• _TASKS TO CARRY OUT_:
(a) From the commentary on war with Iran, extract the passage from "It is rank hypocrisy" to "second Great Depression." without changing any wording.
(b) In the commentary on war with Iran, in what year does the US intelligence assessment say Iran stopped all work on nuclear weapons?

**** DOCUMENT EXTRACT

It is rank hypocrisy for the US to point to the Iranian threat to close the Strait of Hormuz when Washington is seeking to block commerce traversing the Strait by imposing sanctions on Iranian oil. The Iranians know very well that the sanctions cannot be enforced without a military blockade – and that is the next logical step on the road to war.
By all means, enjoy the Iowa circus: I certainly am having fun with it. What makes it a Circus Macabre, however, is that it takes place in the shadow of a looming catastrophe: the advent of World War III, and the onset of a second Great Depression.
Santorum’s fear that the US will be considered a “paper tiger” is entirely rational, albeit not in the sense he means it. The “paper tiger” isn’t our lack of military prowess, but rather our paper money we are degrading to the point of utter worthlessness. As the mountain of debt grows higher, our real national security interests are being subverted by militarists of Santorum’s stripe who don’t understand a simple fact: we’re bankrupt.
Bankrupt empires are prone to sudden collapse: witness the fate of the Soviet Union. Neither our think tank “experts” nor the intelligence community had a clue prior to the downing of the Berlin Wall that the mighty Kremlin was on the verge of imploding – and it looks like the same cluelessness is at work as their own empire reaches the meltdown point.
Imperialism is a luxury we can no longer afford, and yet long after the empire has been foreclosed our rulers will continue to strut about on the international stage as if the United States mattered. Even as we descend into the economic abyss, we’ll be hearing from the Santorums, the Bachmanns, the Gingriches, and the Romneys about the glories of “American exceptionalism” and our duty to police the world – and they’ll find a substantial audience in some quarters. Major changes take a long time to register in the public mind: that’s why the rulers of a declining empire are likely to act with the same overweening arrogance years after the underlying reality no longer lends credence to their empty posturing.
We are at a particularly dangerous
juncture. War with Iran would destroy, with one stroke, the spotty economic
“recovery” and plunge world markets into chaos. Yet this grim prospect
– which was the official rationale for the biggest
bailout in history – doesn’t deter our warmongers in the least.
The economic case against war with Iran should be enough to convince
any rational person that peaceful engagement with Tehran is the only
solution.theft
The problem is that economics takes a back seat to politics: that is what’s driving us into an open conflict with Iran. While the IAEA report contains no new information about Iran’s alleged nuclear arms program, and while our own intelligence assessment says they stopped all work on nukes in 2003 [.pdf], war serves the political interests of several major factions within the US elite. First and foremost is the powerful Israel lobby, which exerts a major influence on both political parties: they long ago targeted Iran for destruction, echoing the laughable assertions of Israeli officials that Iran represents an “existential threat” to the Jewish state’s very existence. Secondly, the neoconservative faction of the GOP, which has glommed onto the Romney campaign, and has its voice in Fox News and the Murdoch media empire: that crowd welcomes any and all wars as an expression of “national greatness.” Thirdly, the powerful pro-Israel faction of the Democratic party, which wields a lot of influence among the top donors: centered in Hillary’s State Department, this powerful pressure group has kept the US from pursuing a more evenhanded policy in the Middle East.
To reiterate the central insight of what I call “libertarian realism”: foreign policy is all about domestic politics. It doesn’t matter if war with Iran would have devastating consequences for ordinary Americans: as long as war serves the political interests of our governing elite, then war we shall have.

********
**** DATA UNDER STUDY

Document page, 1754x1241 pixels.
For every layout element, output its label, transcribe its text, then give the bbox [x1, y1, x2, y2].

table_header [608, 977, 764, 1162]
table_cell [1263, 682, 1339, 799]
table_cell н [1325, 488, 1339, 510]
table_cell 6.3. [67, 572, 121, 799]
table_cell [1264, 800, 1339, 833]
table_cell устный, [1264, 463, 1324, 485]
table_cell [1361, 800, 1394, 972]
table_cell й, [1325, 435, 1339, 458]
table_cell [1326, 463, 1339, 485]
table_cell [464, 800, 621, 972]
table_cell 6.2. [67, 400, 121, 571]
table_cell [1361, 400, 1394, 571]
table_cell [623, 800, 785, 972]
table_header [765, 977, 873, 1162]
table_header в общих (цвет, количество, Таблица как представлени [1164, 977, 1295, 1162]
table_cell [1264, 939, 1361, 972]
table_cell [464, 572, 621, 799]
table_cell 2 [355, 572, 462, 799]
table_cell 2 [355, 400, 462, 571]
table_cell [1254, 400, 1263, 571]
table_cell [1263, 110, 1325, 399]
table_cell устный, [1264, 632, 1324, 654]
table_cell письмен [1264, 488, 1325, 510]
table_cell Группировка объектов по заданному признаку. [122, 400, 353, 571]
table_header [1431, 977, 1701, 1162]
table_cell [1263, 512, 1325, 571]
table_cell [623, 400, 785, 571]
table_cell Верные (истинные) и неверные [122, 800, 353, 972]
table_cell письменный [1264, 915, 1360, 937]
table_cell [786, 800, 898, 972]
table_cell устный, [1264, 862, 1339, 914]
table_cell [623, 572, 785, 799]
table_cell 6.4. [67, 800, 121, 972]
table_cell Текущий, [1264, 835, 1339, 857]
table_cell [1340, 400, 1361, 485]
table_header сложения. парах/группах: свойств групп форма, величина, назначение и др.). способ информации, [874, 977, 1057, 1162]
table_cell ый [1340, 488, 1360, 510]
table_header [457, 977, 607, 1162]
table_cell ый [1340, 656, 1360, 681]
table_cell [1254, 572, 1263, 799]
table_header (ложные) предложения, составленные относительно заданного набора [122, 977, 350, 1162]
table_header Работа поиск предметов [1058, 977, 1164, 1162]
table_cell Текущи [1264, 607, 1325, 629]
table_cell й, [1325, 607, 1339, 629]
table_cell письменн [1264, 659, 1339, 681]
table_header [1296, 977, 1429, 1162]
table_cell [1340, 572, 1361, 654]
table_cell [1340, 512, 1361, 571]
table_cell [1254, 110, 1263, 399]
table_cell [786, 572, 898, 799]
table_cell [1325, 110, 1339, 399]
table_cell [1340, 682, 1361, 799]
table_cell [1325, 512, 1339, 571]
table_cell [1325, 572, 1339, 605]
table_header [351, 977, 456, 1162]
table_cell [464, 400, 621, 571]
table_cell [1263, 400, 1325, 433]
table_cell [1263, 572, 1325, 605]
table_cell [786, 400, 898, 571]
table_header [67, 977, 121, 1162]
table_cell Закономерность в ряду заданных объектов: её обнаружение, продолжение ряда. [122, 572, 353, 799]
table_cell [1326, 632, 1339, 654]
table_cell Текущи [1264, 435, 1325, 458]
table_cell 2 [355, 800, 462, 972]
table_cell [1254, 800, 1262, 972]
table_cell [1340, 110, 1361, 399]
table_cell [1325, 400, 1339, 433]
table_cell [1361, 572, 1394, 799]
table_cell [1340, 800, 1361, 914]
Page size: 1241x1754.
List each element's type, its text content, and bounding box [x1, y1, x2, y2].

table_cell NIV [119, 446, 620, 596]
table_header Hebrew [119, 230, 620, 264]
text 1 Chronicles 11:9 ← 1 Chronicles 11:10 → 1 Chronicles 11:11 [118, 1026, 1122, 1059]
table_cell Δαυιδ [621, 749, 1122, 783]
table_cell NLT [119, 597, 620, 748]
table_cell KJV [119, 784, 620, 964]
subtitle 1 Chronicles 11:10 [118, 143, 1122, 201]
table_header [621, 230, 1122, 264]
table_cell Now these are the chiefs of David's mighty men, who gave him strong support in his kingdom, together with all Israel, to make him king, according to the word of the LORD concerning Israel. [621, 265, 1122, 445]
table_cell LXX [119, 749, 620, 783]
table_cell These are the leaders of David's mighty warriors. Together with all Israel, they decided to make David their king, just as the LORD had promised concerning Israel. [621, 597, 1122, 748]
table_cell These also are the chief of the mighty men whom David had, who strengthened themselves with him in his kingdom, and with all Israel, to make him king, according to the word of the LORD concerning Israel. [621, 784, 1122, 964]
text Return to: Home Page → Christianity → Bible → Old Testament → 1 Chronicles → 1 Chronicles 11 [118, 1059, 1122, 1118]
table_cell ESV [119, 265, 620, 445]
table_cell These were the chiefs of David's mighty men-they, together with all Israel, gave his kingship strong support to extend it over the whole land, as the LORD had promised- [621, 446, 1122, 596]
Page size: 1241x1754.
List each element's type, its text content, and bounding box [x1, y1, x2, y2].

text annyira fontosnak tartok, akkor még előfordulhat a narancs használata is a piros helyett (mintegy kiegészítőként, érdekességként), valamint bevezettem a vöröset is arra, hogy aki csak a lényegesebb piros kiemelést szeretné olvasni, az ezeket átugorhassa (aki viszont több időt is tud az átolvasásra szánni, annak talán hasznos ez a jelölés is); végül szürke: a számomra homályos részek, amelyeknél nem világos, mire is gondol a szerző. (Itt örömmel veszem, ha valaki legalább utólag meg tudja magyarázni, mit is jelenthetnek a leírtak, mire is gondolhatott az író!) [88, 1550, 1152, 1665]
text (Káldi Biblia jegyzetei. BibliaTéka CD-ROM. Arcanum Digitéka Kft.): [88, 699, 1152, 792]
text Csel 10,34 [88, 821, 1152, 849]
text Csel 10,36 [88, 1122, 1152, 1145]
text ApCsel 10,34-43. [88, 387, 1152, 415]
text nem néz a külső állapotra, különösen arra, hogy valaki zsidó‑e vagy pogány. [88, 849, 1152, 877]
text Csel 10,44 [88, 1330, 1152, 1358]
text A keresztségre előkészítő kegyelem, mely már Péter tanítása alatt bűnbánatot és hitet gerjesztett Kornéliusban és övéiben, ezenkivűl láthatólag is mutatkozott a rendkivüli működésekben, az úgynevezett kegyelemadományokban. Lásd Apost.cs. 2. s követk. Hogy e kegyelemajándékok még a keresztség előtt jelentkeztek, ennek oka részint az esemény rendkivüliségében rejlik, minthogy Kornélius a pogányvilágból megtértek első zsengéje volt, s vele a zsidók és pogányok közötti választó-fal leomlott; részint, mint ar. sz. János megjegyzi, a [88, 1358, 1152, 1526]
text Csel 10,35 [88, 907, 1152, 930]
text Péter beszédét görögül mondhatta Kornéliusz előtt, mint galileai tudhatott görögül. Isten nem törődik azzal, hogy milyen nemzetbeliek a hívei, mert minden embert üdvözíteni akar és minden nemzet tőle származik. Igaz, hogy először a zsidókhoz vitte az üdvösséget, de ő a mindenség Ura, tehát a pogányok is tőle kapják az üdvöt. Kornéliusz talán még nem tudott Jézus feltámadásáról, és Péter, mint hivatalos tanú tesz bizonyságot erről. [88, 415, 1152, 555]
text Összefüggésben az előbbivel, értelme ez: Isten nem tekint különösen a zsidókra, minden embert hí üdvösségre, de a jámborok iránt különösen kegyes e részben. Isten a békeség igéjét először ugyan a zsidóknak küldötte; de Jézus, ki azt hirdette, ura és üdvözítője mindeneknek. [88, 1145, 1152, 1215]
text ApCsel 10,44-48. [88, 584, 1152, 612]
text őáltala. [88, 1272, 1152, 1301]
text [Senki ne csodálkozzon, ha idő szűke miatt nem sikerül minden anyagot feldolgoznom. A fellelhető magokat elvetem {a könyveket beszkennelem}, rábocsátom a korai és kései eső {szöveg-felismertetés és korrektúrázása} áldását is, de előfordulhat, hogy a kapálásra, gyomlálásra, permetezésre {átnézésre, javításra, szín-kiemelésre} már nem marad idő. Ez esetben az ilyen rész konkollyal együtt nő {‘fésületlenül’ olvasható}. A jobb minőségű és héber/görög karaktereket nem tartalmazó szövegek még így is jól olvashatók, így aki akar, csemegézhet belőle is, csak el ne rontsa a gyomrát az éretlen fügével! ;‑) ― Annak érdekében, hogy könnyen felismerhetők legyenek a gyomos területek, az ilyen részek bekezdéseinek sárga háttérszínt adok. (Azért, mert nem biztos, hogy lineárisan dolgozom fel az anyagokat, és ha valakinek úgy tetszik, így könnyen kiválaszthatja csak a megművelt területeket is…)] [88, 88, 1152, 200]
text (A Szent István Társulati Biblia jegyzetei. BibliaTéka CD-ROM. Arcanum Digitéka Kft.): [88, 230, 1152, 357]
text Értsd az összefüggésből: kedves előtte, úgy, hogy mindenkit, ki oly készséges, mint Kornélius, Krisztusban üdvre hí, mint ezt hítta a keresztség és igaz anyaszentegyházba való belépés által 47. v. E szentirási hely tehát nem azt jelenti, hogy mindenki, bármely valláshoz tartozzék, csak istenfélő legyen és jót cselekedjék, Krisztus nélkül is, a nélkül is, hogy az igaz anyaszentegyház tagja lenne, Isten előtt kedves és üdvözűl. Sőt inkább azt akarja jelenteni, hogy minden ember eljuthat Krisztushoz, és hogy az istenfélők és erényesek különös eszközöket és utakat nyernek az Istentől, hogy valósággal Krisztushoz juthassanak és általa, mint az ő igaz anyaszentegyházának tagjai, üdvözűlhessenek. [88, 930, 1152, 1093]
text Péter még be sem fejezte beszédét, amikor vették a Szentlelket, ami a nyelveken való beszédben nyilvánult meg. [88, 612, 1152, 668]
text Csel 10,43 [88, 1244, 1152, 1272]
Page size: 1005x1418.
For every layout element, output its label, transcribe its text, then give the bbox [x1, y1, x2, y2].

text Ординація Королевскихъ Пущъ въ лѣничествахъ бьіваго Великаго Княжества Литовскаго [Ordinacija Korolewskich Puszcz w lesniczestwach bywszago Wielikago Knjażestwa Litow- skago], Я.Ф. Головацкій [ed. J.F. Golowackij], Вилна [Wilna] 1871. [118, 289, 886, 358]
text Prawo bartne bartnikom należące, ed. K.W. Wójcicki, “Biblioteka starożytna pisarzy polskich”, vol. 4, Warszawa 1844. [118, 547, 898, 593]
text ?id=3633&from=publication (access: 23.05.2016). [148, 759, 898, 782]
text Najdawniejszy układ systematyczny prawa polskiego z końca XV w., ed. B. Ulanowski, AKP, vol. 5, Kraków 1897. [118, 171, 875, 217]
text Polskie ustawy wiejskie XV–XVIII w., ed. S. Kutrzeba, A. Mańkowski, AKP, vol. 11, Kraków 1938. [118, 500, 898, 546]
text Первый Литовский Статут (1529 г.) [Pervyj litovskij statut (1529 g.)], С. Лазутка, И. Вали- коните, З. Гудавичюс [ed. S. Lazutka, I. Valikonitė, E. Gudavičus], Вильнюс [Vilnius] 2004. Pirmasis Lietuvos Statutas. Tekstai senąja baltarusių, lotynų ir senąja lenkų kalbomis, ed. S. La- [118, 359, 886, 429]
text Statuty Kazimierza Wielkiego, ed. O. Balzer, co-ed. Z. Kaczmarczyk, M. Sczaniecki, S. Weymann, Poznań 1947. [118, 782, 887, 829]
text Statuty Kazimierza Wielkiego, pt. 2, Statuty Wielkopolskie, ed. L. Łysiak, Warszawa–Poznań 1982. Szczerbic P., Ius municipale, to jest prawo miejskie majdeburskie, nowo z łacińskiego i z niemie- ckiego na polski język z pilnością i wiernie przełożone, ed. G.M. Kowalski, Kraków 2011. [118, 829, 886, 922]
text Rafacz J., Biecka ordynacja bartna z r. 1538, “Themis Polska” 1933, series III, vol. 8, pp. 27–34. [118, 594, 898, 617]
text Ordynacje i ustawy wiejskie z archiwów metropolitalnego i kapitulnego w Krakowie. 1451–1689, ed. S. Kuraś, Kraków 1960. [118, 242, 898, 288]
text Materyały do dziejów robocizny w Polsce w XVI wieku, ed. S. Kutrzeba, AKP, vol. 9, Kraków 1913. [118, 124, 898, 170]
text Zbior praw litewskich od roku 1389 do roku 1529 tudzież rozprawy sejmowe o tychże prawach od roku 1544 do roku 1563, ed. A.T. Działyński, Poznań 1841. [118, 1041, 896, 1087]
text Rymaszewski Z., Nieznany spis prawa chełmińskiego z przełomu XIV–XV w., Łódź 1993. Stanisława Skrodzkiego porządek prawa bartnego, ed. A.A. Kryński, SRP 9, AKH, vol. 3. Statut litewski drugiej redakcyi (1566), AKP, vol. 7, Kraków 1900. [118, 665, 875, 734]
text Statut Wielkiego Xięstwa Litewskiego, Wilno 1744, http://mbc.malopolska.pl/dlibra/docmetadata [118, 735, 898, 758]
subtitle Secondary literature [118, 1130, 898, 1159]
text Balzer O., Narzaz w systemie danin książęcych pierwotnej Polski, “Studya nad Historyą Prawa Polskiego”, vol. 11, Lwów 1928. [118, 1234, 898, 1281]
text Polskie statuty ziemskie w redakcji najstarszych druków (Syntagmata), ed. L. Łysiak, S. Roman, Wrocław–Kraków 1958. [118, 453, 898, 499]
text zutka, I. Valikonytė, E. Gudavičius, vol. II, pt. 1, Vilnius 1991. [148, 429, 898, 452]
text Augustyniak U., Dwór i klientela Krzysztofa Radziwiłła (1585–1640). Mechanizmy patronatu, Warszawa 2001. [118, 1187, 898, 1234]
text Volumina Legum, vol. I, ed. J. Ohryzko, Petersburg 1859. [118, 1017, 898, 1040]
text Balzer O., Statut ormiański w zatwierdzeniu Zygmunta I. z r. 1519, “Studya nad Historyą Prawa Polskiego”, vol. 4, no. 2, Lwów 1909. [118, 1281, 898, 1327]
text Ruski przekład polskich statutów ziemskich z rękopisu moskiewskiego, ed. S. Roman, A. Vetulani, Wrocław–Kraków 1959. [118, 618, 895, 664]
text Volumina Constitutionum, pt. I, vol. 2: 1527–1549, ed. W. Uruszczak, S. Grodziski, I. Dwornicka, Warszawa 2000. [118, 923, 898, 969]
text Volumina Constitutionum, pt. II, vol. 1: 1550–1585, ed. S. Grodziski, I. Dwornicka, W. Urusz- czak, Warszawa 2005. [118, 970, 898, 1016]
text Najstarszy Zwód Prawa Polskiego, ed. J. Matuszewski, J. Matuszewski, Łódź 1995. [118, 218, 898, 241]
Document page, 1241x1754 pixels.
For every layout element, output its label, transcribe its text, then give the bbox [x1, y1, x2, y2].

********

• _RESULTS OF THE TASKS_:
(a)
It is rank hypocrisy for the US to point to the Iranian threat to close the Strait of Hormuz when Washington is seeking to block commerce traversing the Strait by imposing sanctions on Iranian oil. The Iranians know very well that the sanctions cannot be enforced without a military blockade – and that is the next logical step on the road to war.
By all means, enjoy the Iowa circus: I certainly am having fun with it. What makes it a Circus Macabre, however, is that it takes place in the shadow of a looming catastrophe: the advent of World War III, and the onset of a second Great Depression.

(b) 2003